Unaudited preliminary financial results for the year ended December 31, 2016, are expected to include:
•Revenues within the range of $363 million to $365 million, compared with revenues within the range of $395 million to $397 million for the year ended December 31, 2015. Revenues decreased from 2015 primarily due to lower sales of CFL products in North America, partially offset by higher sales of LED products to retail customers.
• Income before income taxes within the range of $16.5 million to $18.5 million, compared with income before income taxes within the range of $2.0 million to $4.0 million for the year ended December 31, 2015. Income before income taxes increased from 2015 primarily due to reductions in payroll and severance costs, share-based compensation expense and legal and professional fees, along with the non-recurrence of litigation settlements.
•Diluted earnings per share within the range of $0.59 to $0.64 per share, compared with diluted (loss) earnings per share within the range of $(0.03) to $0.02 per share for the year ended December 31, 2015. Earnings per share for the year ended December 31, 2016, includes an approximately $0.20 per share benefit of income tax contingencies released upon the expiration of the statute of limitations for the related tax positions. (Loss) earnings per share for the year ended December 31, 2015, includes an approximately $(0.07) per share charge for income tax expense from the issuance of common shares underlying RSUs with a fair value upon vesting that was less than the fair value at grant date.
•Cash and cash equivalents of approximately $26 million, compared with cash and cash equivalents of approximately $42 million at December 31, 2015.
•Total debt of approximately $33 million, compared with total debt of approximately $71 million at December 31, 2015.
The audit of the Company's annual financial statements and reviews of its quarterly financial statements has not commenced and there can be no assurance that material adjustments to previously issued financial statements, previously disclosed preliminary results or these preliminary results will not be required.

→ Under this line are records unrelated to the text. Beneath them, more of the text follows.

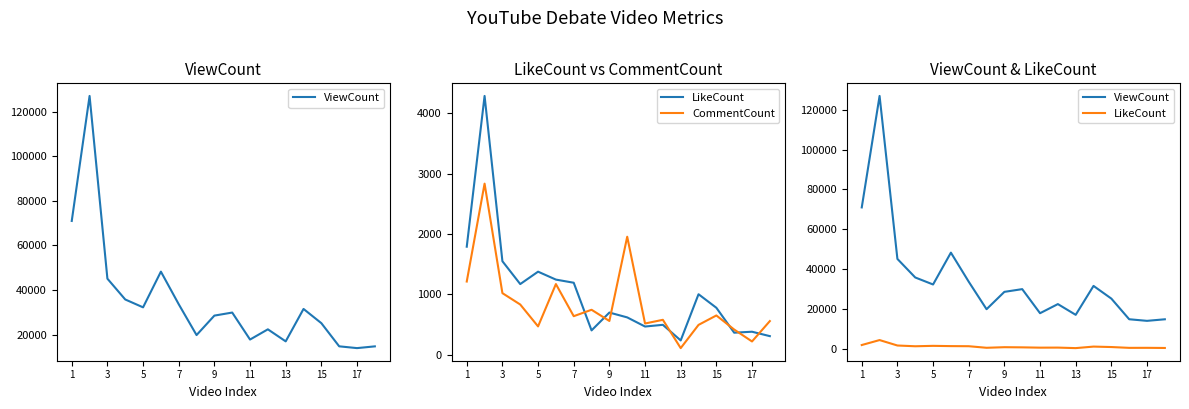

What are all the series names shown in the legend?

ViewCount, LikeCount, CommentCount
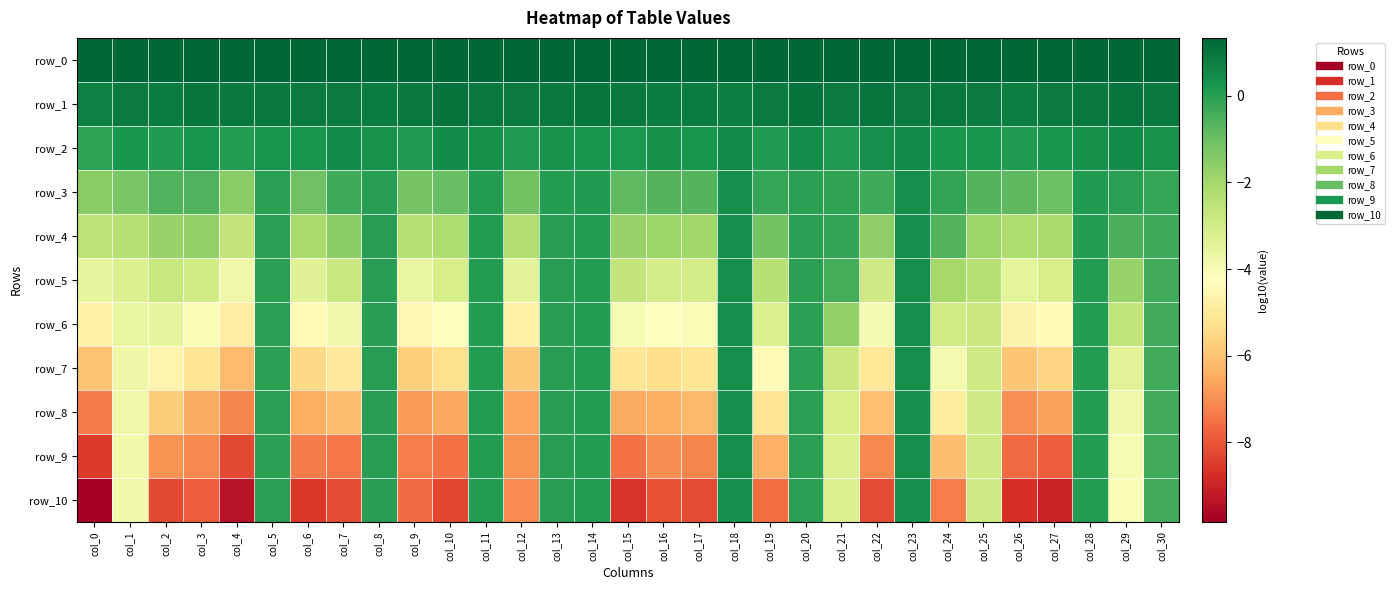

Where does the row_6 series first go above -3?

col_5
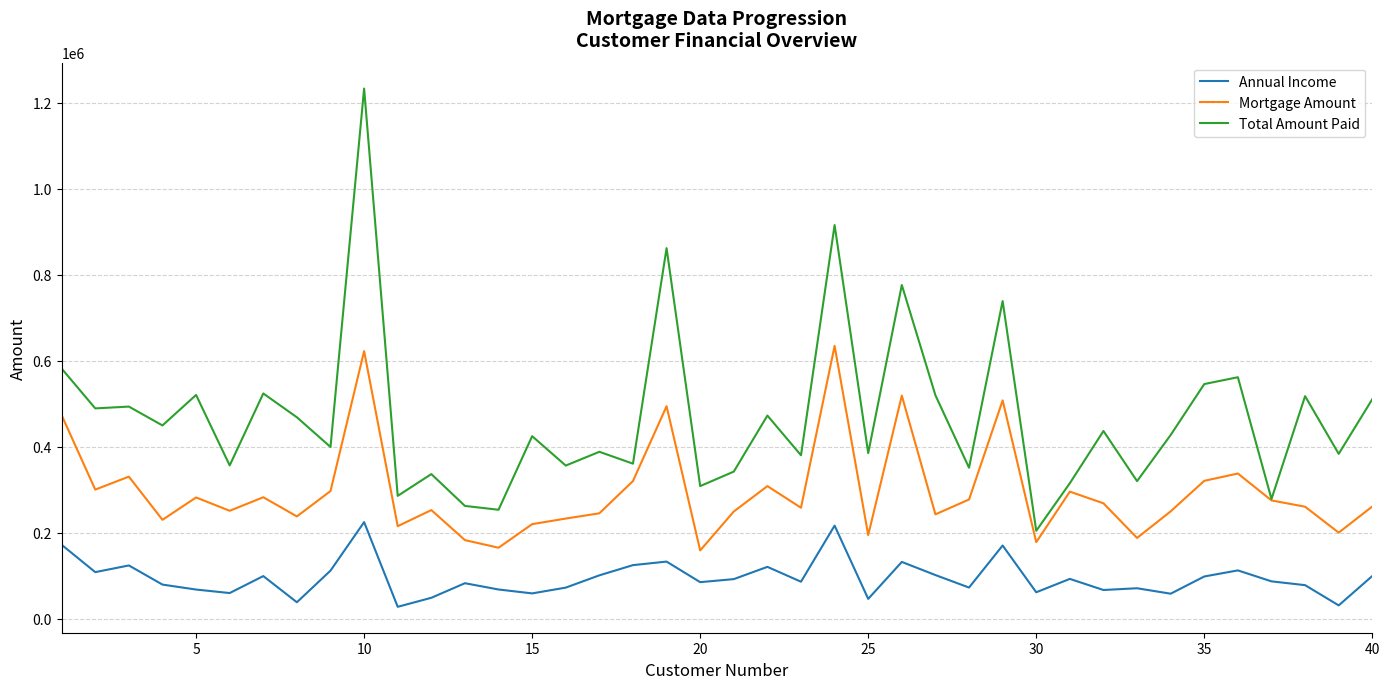

Which series has the largest total across all categories?

Total Amount Paid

Certain statements in this Form 12b-25 may constitute “forward-looking” statements within the meaning of Section 27A of the Securities Act of 1933 and Section 21E of the Securities Exchange Act of 1934 based on management’s current opinions, expectations, beliefs, plans, objectives, assumptions or projections regarding future events or future results. Forward looking statements in this Form 12b-25 include, but are not limited to, the Company’s expectations regarding its future profitability, the outcome of its Audit Committee investigation and its ability to engage a successor independent registered public accounting firm and comply with SEC reporting obligations. These forward-looking statements are only predictions, not historical fact, and involve certain risks and uncertainties, as well as assumptions. Actual results, levels of activity, performance, achievements and events could differ materially from those stated, anticipated or implied by such forward-looking statements. While TCP believes that its assumptions are reasonable, it is very difficult to predict the impact of known factors, and, of course, it is impossible to anticipate all factors that could affect actual results. There are a number of risks and uncertainties that could cause actual results to differ materially from forward-looking statements made herein. Such forward-looking statements are made only as of the date of this filing. TCP expressly disclaims any obligation or undertaking to release any updates or revisions to any forward-looking statements contained herein to reflect any change in its expectations with regard thereto or changes in events, conditions or circumstances on which any statement is based.
TCP International Holdings Ltd.
(Name of Registrant as Specified in Charter)
has caused this notification to be signed on its behalf by the undersigned hereunto duly authorized.